Na Europa, Estados Unidos, Ásia e África, uma série de sucessivos fenómenos levaram a que o planeta mudasse de rumo ou, pelo menos, a que a mentalidade de grande parte da sua população mudasse.
Em Portugal, a queda de Salazar lançava as sementes da revolução; em França, o movimento estudantil ganhava uma expressão violenta e exigia liberdade; as imagens da fome em África despertaram a sensibilidade generalizada das pessoas; nos EUA, Luther King iniciava o sonho da população negra e as convulsões sociais mudavam o curso da guerra no Vietname; e a conquista do espaço e as primeiras imagens da Terra vista lá de cima expunham a nossa insignificância enquanto seres vivos. Hoje, volvidos 50 anos, podemos dizer que o ano das revoluções mudou o mundo. Para melhor? Certamente que sim, mas diria que o saldo final, volvidos 50 anos, se desviou bastante do que era então o foco dos movimentos a que assistimos, expectantes e esperançados num mundo melhor. É difícil definir o que se passou em 68 e porque, de repente, contagiou todo o mundo. Não sei onde se deu a primeira fagulha, o importante é que se deu e incendiou (positivamente) todo o planeta. Hoje como há 50 anos, precisamos de uma nova acendalha que incendeie e acorde a humanidade. Onde? Pouco importa. O que realmente importa é que seja contagiante e alastre a todo o globo. Evoluímos mais nos últimos 18 anos do que ao longo de toda a história da humanidade, mas essa evolução não foi, não é e não continuará a ser benéfica para todos. Pelo contrário, cada vez mais o benefício da evolução se restringe a uma pequena franja da humanidade.

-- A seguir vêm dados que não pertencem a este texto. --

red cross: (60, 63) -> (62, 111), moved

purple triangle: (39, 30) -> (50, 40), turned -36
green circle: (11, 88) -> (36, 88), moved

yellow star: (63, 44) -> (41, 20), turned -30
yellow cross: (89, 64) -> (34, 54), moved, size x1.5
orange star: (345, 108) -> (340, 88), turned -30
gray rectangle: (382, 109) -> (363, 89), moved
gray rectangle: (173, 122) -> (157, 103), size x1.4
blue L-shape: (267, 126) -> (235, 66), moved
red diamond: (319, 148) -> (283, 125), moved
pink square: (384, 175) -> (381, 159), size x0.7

Temos todos consciência disso e temos todos (pelo menos os que podemos atear a acendalha) acesso às evidências desta desigualdade. Tal como em 68, em que as imagens da imprensa tiveram um impacto determinante no desencadear de diversos movimentos de revolta, também hoje temos acesso a milhares de imagens e relatos que nos despertam a consciência. O problema é que é de curta duração esse rebate de consciência e rapidamente desviamos o foco da nossa indignação. Ficamo-nos pela mesa do café e pelo post nas redes sociais.

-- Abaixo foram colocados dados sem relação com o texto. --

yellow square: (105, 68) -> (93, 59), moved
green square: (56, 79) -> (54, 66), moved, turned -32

Mas era importante que 2018 fosse um ano de, pelo menos, mudança de atitude perante o rumo dos acontecimentos. Não estou a apelar à revolta nem à insurreição. Nada disso. Hoje dispomos de uma liberdade de que não dispúnhamos em 68, podemos intervir, reivindicar e tomar posições. Podemos não adormecer no sofá ou no impulso consumista do novo gadget. O mundo iniciou a sua mudança em 68 mas, infelizmente, nem tudo mudou para melhor e, em alguns aspetos, acabamos apenas por dar uma volta de 360 graus e voltamos hoje a ter os mesmos problemas que no passado. Continua a haver miséria e fome em África; tivemos mais conflitos armados nos últimos 20 anos que em toda a história moderna; a xenofobia cresce a olhos vistos por todo o lado; a segregação ou, pelo menos, a discriminação racial é ainda uma realidade; e a desigualdade de género perdura.
A pergunta que devemos fazer é se somos efetivamente livres ou se estamos condicionados pelos encargos e compromissos que assumimos perante a sociedade. Não sei a resposta mas, tal como Martin Luther King disse em 68, a liberdade nunca é dada, tem de ser conquistada.